I thought this would be a good follow-up to yesterday's proverb, which was a moral from an Aesop's fable about the "lion's share." Today's fable puts the lion right into the saying itself: if you make an alliance with a lion, you are running a terrible risk. You can decide who the metaphorical lions might be in your life whom you have to watch out for! (I have tangled with some lions in my time, that's for sure!)
Yesterday I posted the Aesop's fable by Phaedrus about how the lion went hunting with a sheep, goat, and a cow, and ended up cheating his "partners" out of their spoils by taking it all for himself - the proverbial lion's share. For those animals, alliance with the lion was a big mistake. Note that the emphasis here is not at all on how bad the lion is. Of course the lion is bad - that's how lions are! The point of the story is that if you are a sheep, you should not make alliances with lions. Sheep can be smarter than that, and they need to use their smarts since they don't have teeth and claws to match the lion. So if you are a sheep, watch out for the lions... or you will regret it.
To show just how dangerous things can get with your partner the lion, I thought I'd share today a different version of the fable about the lion's share, this time about a lion, a fox and a wolf who go hunting together. This is another popular Aesop's fable, found in both the Latin and Greek fable traditions. Here is a wonderful version of that story by Odo of Cheriton:
Leo, Lupus et Vulpes condixerunt sibi ad invicem quod venarentur. Vulpes cepit anserem, Lupus arietem pinguem, Leo bovem macilentum. Debuerunt prandere. Dixit Leo Lupo quod praedam partiretur. Dixit Lupus: Vnusquisque habet quod cepit, Leo suum bovem, ego arietem, Vulpes anserem. Leo iratus erexit palmam, et cum unguibus extraxit totum corium de capite Lupi. Et dixit Leo Vulpi quod divideret. Et ait Vulpes: Domine, vos comedatis de pingui ariete, quantum volueritis, quod teneras habet carnes, et postea de ansere, quantum volueritis, tandem de bove temperate quod duras habet carnes, et quod remanserit detis nobis qui homines vestri sumus. Ait Leo: Certe bene dicis. Quis te docuit ita bene partiri? Et ait Vulpes: Domine, ille rubens capellus socii mei, demonstrato capite excoriato.If you are interested in reading some more Latin or Greek versions of this story, you can do that at the aesopica.net website.

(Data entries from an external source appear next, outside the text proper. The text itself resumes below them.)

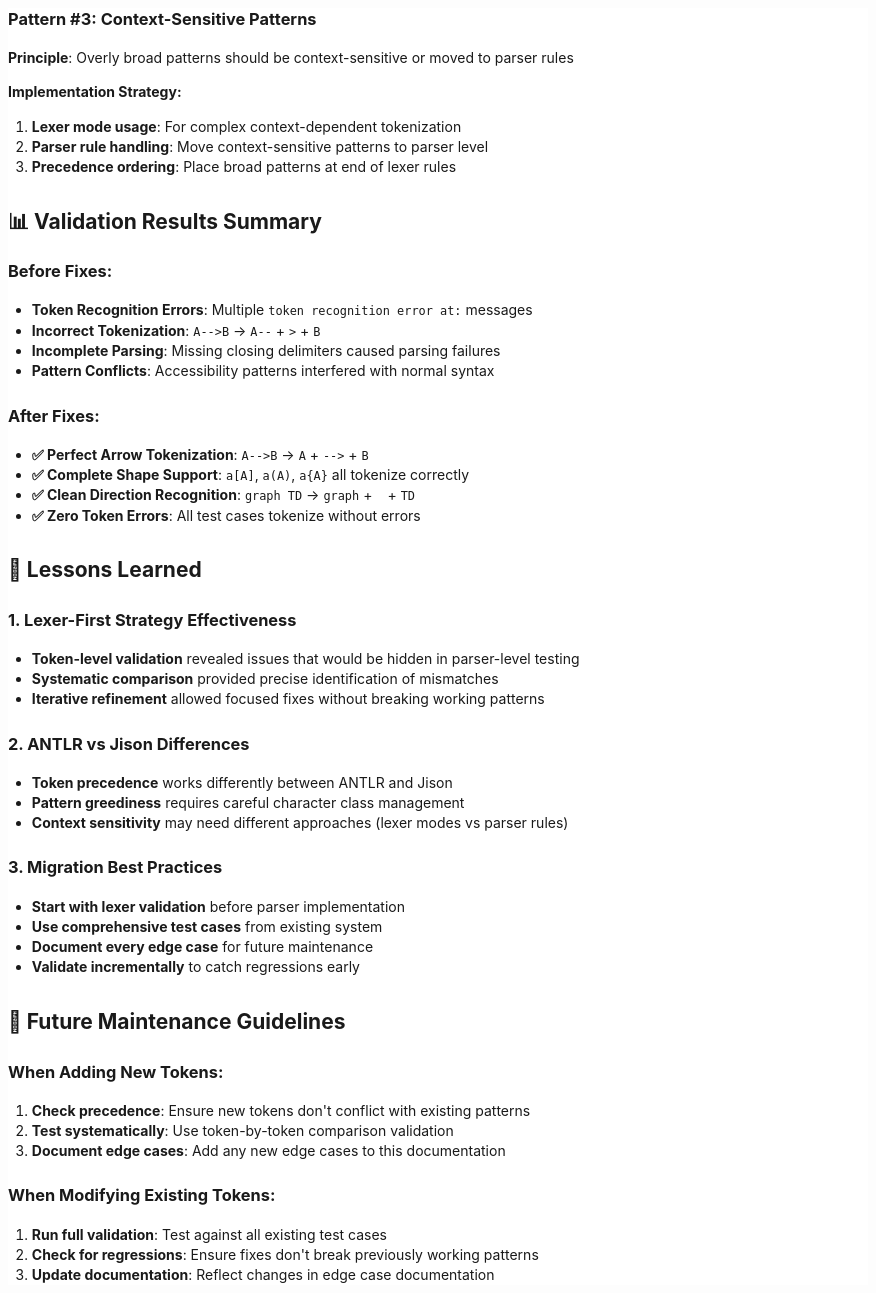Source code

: ### Pattern #3: Context-Sensitive Patterns
**Principle**: Overly broad patterns should be context-sensitive or moved to parser rules

**Implementation Strategy:**
1. **Lexer mode usage**: For complex context-dependent tokenization
2. **Parser rule handling**: Move context-sensitive patterns to parser level
3. **Precedence ordering**: Place broad patterns at end of lexer rules

## 📊 Validation Results Summary

### Before Fixes:
- **Token Recognition Errors**: Multiple `token recognition error at:` messages
- **Incorrect Tokenization**: `A-->B` → `A--` + `>` + `B`
- **Incomplete Parsing**: Missing closing delimiters caused parsing failures
- **Pattern Conflicts**: Accessibility patterns interfered with normal syntax

### After Fixes:
- **✅ Perfect Arrow Tokenization**: `A-->B` → `A` + `-->` + `B`
- **✅ Complete Shape Support**: `a[A]`, `a(A)`, `a{A}` all tokenize correctly
- **✅ Clean Direction Recognition**: `graph TD` → `graph` + ` ` + `TD`
- **✅ Zero Token Errors**: All test cases tokenize without errors

## 🎯 Lessons Learned

### 1. Lexer-First Strategy Effectiveness
- **Token-level validation** revealed issues that would be hidden in parser-level testing
- **Systematic comparison** provided precise identification of mismatches
- **Iterative refinement** allowed focused fixes without breaking working patterns

### 2. ANTLR vs Jison Differences
- **Token precedence** works differently between ANTLR and Jison
- **Pattern greediness** requires careful character class management
- **Context sensitivity** may need different approaches (lexer modes vs parser rules)

### 3. Migration Best Practices
- **Start with lexer validation** before parser implementation
- **Use comprehensive test cases** from existing system
- **Document every edge case** for future maintenance
- **Validate incrementally** to catch regressions early

## 🚀 Future Maintenance Guidelines

### When Adding New Tokens:
1. **Check precedence**: Ensure new tokens don't conflict with existing patterns
2. **Test systematically**: Use token-by-token comparison validation
3. **Document edge cases**: Add any new edge cases to this documentation

### When Modifying Existing Tokens:
1. **Run full validation**: Test against all existing test cases
2. **Check for regressions**: Ensure fixes don't break previously working patterns
3. **Update documentation**: Reflect changes in edge case documentation
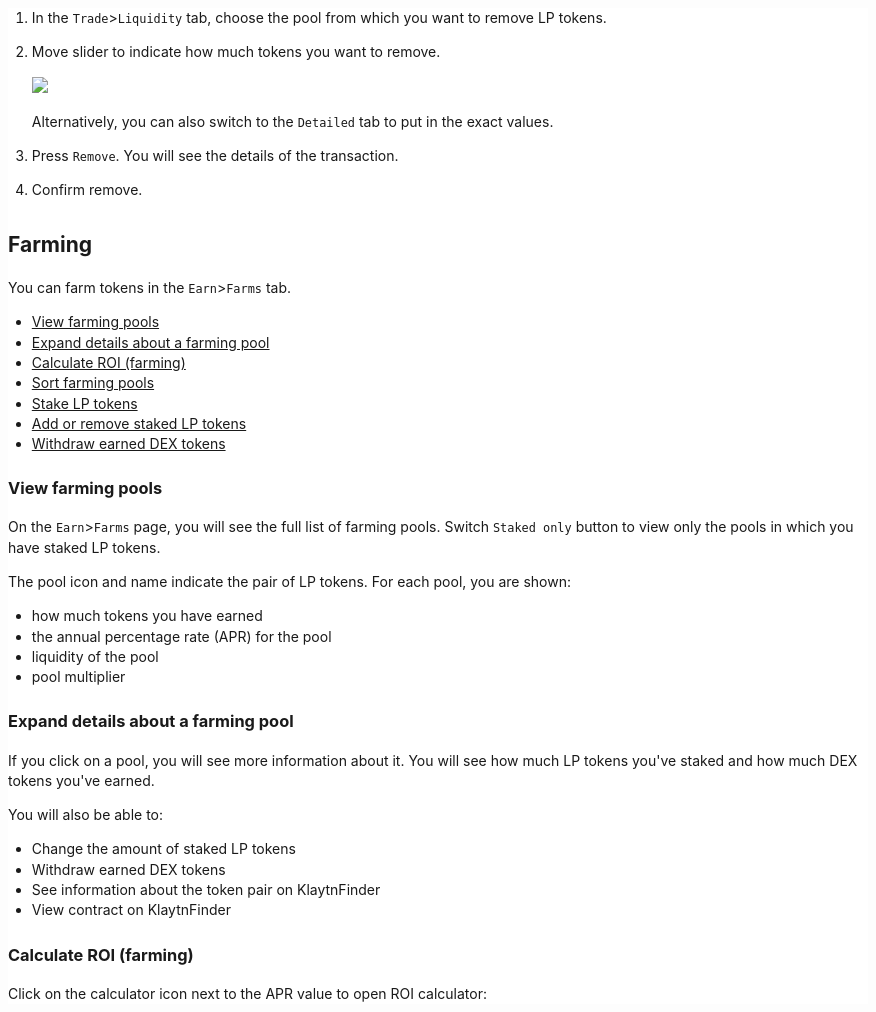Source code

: 1. In the `Trade`>`Liquidity` tab, choose the pool from which you want to remove LP tokens.

2. Move slider to indicate how much tokens you want to remove.

   ![](./img/liquidity/liquidity-remove.png)

   Alternatively, you can also switch to the `Detailed` tab to put in the exact values.

   

3. Press `Remove`. You will see the details of the transaction.



4. Confirm remove.





## Farming

You can farm tokens in the `Earn`>`Farms` tab.

- [View farming pools](#view-farming-pools)
- [Expand details about a farming pool](#expand-details-about-a-farming-pool)
- [Calculate ROI (farming)](#calculate-roi-farming)
- [Sort farming pools](#sort-farming-pools)
- [Stake LP tokens](#stake-lp-tokens)
- [Add or remove staked LP tokens](#add-or-remove-staked-lp-tokens)
- [Withdraw earned DEX tokens](#withdraw-earned-dex-tokens)

### View farming pools

On the `Earn`>`Farms` page, you will see the full list of farming pools. Switch `Staked only` button to view only the pools in which you have staked LP tokens.

The pool icon and name indicate the pair of LP tokens. For each pool, you are shown:
- how much tokens you have earned
- the annual percentage rate (APR) for the pool
- liquidity of the pool
- pool multiplier

### Expand details about a farming pool

If you click on a pool, you will see more information about it. You will see how much LP tokens you've staked and how much DEX tokens you've earned.

You will also be able to:

- Change the amount of staked LP tokens
- Withdraw earned DEX tokens
- See information about the token pair on KlaytnFinder
- View contract on KlaytnFinder

### Calculate ROI (farming)

Click on the calculator icon next to the APR value to open ROI calculator:
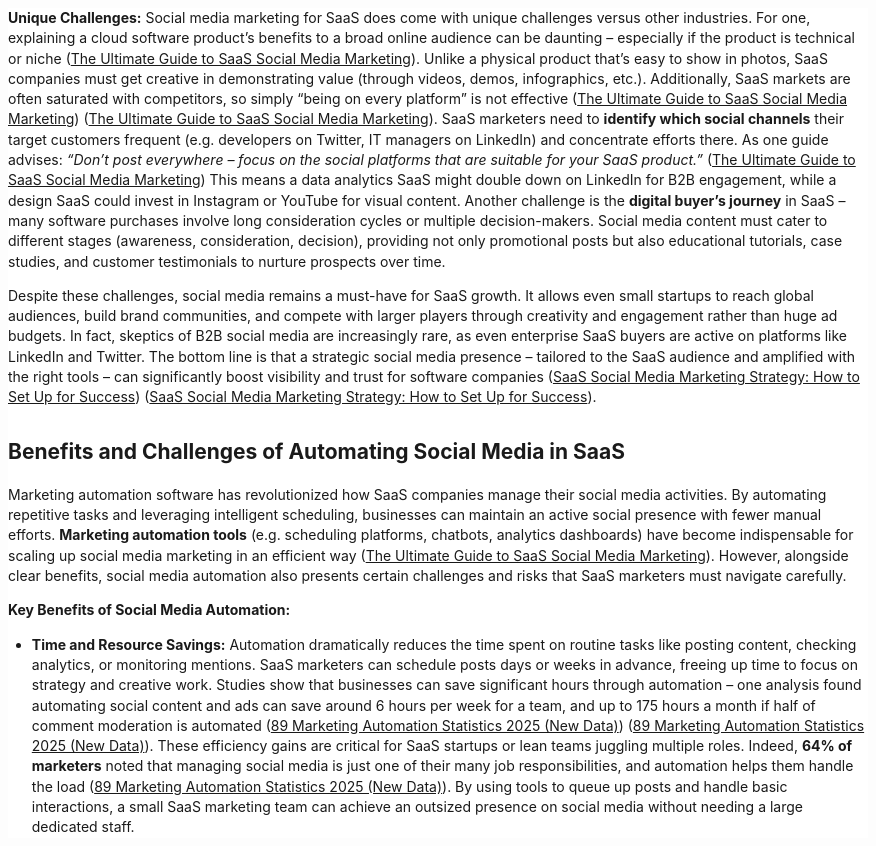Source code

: **Unique Challenges:** Social media marketing for SaaS does come with unique challenges versus other industries. For one, explaining a cloud software product’s benefits to a broad online audience can be daunting – especially if the product is technical or niche ([The Ultimate Guide to SaaS Social Media Marketing](https://www.socialpilot.co/blog/saas-social-media-marketing#:~:text=For%20one%2C%20it%20isn%E2%80%99t%20easy,and%20advertise%20on%20every%20platform)). Unlike a physical product that’s easy to show in photos, SaaS companies must get creative in demonstrating value (through videos, demos, infographics, etc.). Additionally, SaaS markets are often saturated with competitors, so simply “being on every platform” is not effective ([The Ultimate Guide to SaaS Social Media Marketing](https://www.socialpilot.co/blog/saas-social-media-marketing#:~:text=novel%20approach%20dedicated%20to%20SaaS,Why)) ([The Ultimate Guide to SaaS Social Media Marketing](https://www.socialpilot.co/blog/saas-social-media-marketing#:~:text=Given%20these%20unique%20challenges%2C%20SaaS,desired%20traction%20from%20social%20media)). SaaS marketers need to **identify which social channels** their target customers frequent (e.g. developers on Twitter, IT managers on LinkedIn) and concentrate efforts there. As one guide advises: _“Don’t post everywhere – focus on the social platforms that are suitable for your SaaS product.”_ ([The Ultimate Guide to SaaS Social Media Marketing](https://www.socialpilot.co/blog/saas-social-media-marketing#:~:text=timely%20manner,suitable%20for%20your%20SaaS%20product)) This means a data analytics SaaS might double down on LinkedIn for B2B engagement, while a design SaaS could invest in Instagram or YouTube for visual content. Another challenge is the **digital buyer’s journey** in SaaS – many software purchases involve long consideration cycles or multiple decision-makers. Social media content must cater to different stages (awareness, consideration, decision), providing not only promotional posts but also educational tutorials, case studies, and customer testimonials to nurture prospects over time.

Despite these challenges, social media remains a must-have for SaaS growth. It allows even small startups to reach global audiences, build brand communities, and compete with larger players through creativity and engagement rather than huge ad budgets. In fact, skeptics of B2B social media are increasingly rare, as even enterprise SaaS buyers are active on platforms like LinkedIn and Twitter. The bottom line is that a strategic social media presence – tailored to the SaaS audience and amplified with the right tools – can significantly boost visibility and trust for software companies ([SaaS Social Media Marketing Strategy: How to Set Up for Success](https://www.kalungi.com/blog/saas-social-media-marketing#:~:text=Despite%20its%20growing%20importance%2C%20some,social%20media%20just%20for%20B2C%3F%E2%80%9D)) ([SaaS Social Media Marketing Strategy: How to Set Up for Success](https://www.kalungi.com/blog/saas-social-media-marketing#:~:text=With%20social%20media%20marketing%2C%20you,can)).

## Benefits and Challenges of Automating Social Media in SaaS

Marketing automation software has revolutionized how SaaS companies manage their social media activities. By automating repetitive tasks and leveraging intelligent scheduling, businesses can maintain an active social presence with fewer manual efforts. **Marketing automation tools** (e.g. scheduling platforms, chatbots, analytics dashboards) have become indispensable for scaling up social media marketing in an efficient way ([The Ultimate Guide to SaaS Social Media Marketing](https://www.socialpilot.co/blog/saas-social-media-marketing#:~:text=In%20this%20article%2C%20I%20will,prove%20indispensable%20in%20the%20process)). However, alongside clear benefits, social media automation also presents certain challenges and risks that SaaS marketers must navigate carefully.

**Key Benefits of Social Media Automation:**

- **Time and Resource Savings:** Automation dramatically reduces the time spent on routine tasks like posting content, checking analytics, or monitoring mentions. SaaS marketers can schedule posts days or weeks in advance, freeing up time to focus on strategy and creative work. Studies show that businesses can save significant hours through automation – one analysis found automating social content and ads can save around 6 hours per week for a team, and up to 175 hours a month if half of comment moderation is automated ([89 Marketing Automation Statistics 2025 (New Data)](https://www.demandsage.com/marketing-automation-statistics/#:~:text=48.%2047,comment%20moderation%20on%20social%20media)) ([89 Marketing Automation Statistics 2025 (New Data)](https://www.demandsage.com/marketing-automation-statistics/#:~:text=49,can%20help%20them%20a%20lot)). These efficiency gains are critical for SaaS startups or lean teams juggling multiple roles. Indeed, **64% of marketers** noted that managing social media is just one of their many job responsibilities, and automation helps them handle the load ([89 Marketing Automation Statistics 2025 (New Data)](https://www.demandsage.com/marketing-automation-statistics/#:~:text=social%20media%20content%20and%20ads,can%20help%20them%20a%20lot)). By using tools to queue up posts and handle basic interactions, a small SaaS marketing team can achieve an outsized presence on social media without needing a large dedicated staff.
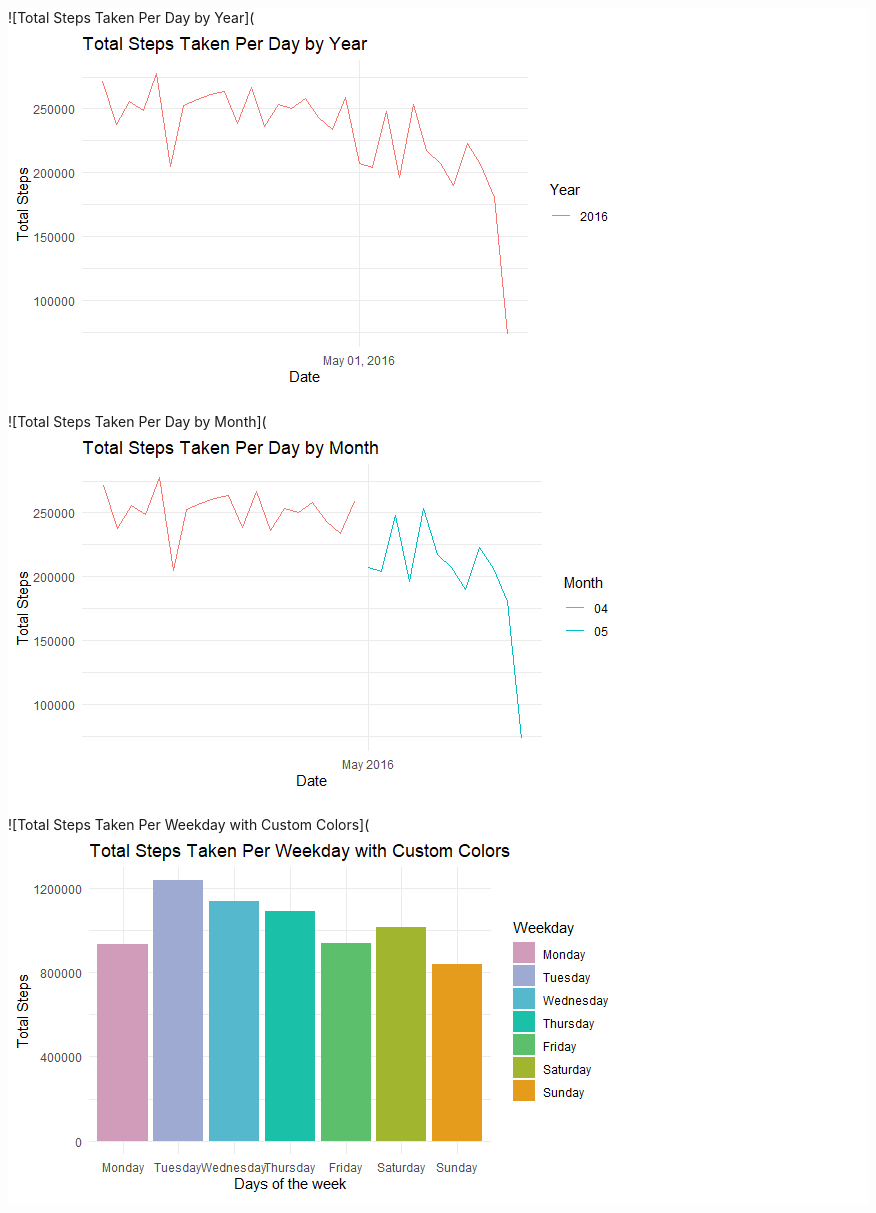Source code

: ![Total Steps Taken Per Day by Year](![Total Steps Taken Per Day by Year](https://github.com/Cailinp05/Capstone_Bellabeat_Case_Study/blob/main/Total%20Steps%20Taken%20Per%20Day%20by%20Year.png)

![Total Steps Taken Per Day by Month](![Total Steps Taken Per Day by Month](https://github.com/Cailinp05/Capstone_Bellabeat_Case_Study/blob/main/Total%20Steps%20Taken%20Per%20Day%20by%20Month.png)

![Total Steps Taken Per Weekday with Custom Colors](![Total Steps Taken Per Weekday with Custom Colors](https://github.com/Cailinp05/Capstone_Bellabeat_Case_Study/blob/main/Total%20Steps%20Taken%20Per%20Weekday%20with%20Custom%20Colors.png)
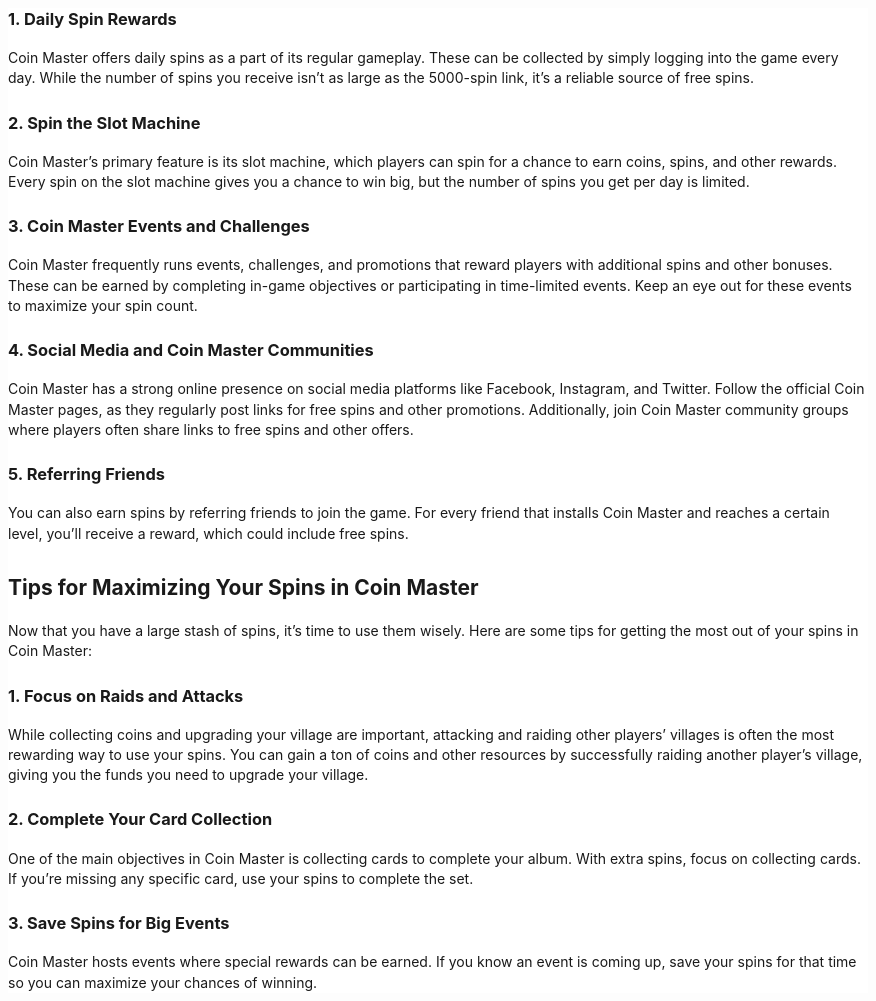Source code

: ### 1. **Daily Spin Rewards**

Coin Master offers daily spins as a part of its regular gameplay. These can be collected by simply logging into the game every day. While the number of spins you receive isn’t as large as the 5000-spin link, it’s a reliable source of free spins.

### 2. **Spin the Slot Machine**

Coin Master’s primary feature is its slot machine, which players can spin for a chance to earn coins, spins, and other rewards. Every spin on the slot machine gives you a chance to win big, but the number of spins you get per day is limited.

### 3. **Coin Master Events and Challenges**

Coin Master frequently runs events, challenges, and promotions that reward players with additional spins and other bonuses. These can be earned by completing in-game objectives or participating in time-limited events. Keep an eye out for these events to maximize your spin count.

### 4. **Social Media and Coin Master Communities**

Coin Master has a strong online presence on social media platforms like Facebook, Instagram, and Twitter. Follow the official Coin Master pages, as they regularly post links for free spins and other promotions. Additionally, join Coin Master community groups where players often share links to free spins and other offers.

### 5. **Referring Friends**

You can also earn spins by referring friends to join the game. For every friend that installs Coin Master and reaches a certain level, you’ll receive a reward, which could include free spins.

## Tips for Maximizing Your Spins in Coin Master

Now that you have a large stash of spins, it’s time to use them wisely. Here are some tips for getting the most out of your spins in Coin Master:

### 1. **Focus on Raids and Attacks**

While collecting coins and upgrading your village are important, attacking and raiding other players’ villages is often the most rewarding way to use your spins. You can gain a ton of coins and other resources by successfully raiding another player’s village, giving you the funds you need to upgrade your village.

### 2. **Complete Your Card Collection**

One of the main objectives in Coin Master is collecting cards to complete your album. With extra spins, focus on collecting cards. If you’re missing any specific card, use your spins to complete the set.

### 3. **Save Spins for Big Events**

Coin Master hosts events where special rewards can be earned. If you know an event is coming up, save your spins for that time so you can maximize your chances of winning.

The lion, the wolf, and the fox agreed to go hunting together. The fox caught a goose, the wolf caught a fat ram, and the lion caught a scrawny cow. Then it was time to eat. The lion told the wolf to divide their catch. The wolf said, "Let each one take what he has caught: the lion will take the cow, I'll take the ram, and the fox will take the goose." The lion was enraged and, raising his paw, he used his claws to strip the wolf's head of all its fur and skin. The lion then ordered the fox to divide the spoils. The fox said, "My lord, you should eat as much of the fat ram as you want, since its meat is tender, then you should eat as much of the goose as you want, but you should eat the cow's flesh only in moderation, since it is so tough. Whatever is left over you can give to us, your servants." "Well done," said the lion. "Who taught you how to do such a good job of dividing the spoils?" The fox said, "My lord, I have learned from my associate's red cap: his excoriated skull provides a very vivid lesson."
So, still keeping an eye out for those lions, here is today's proverb read out loud:
314. Leonina societas periculorum plena.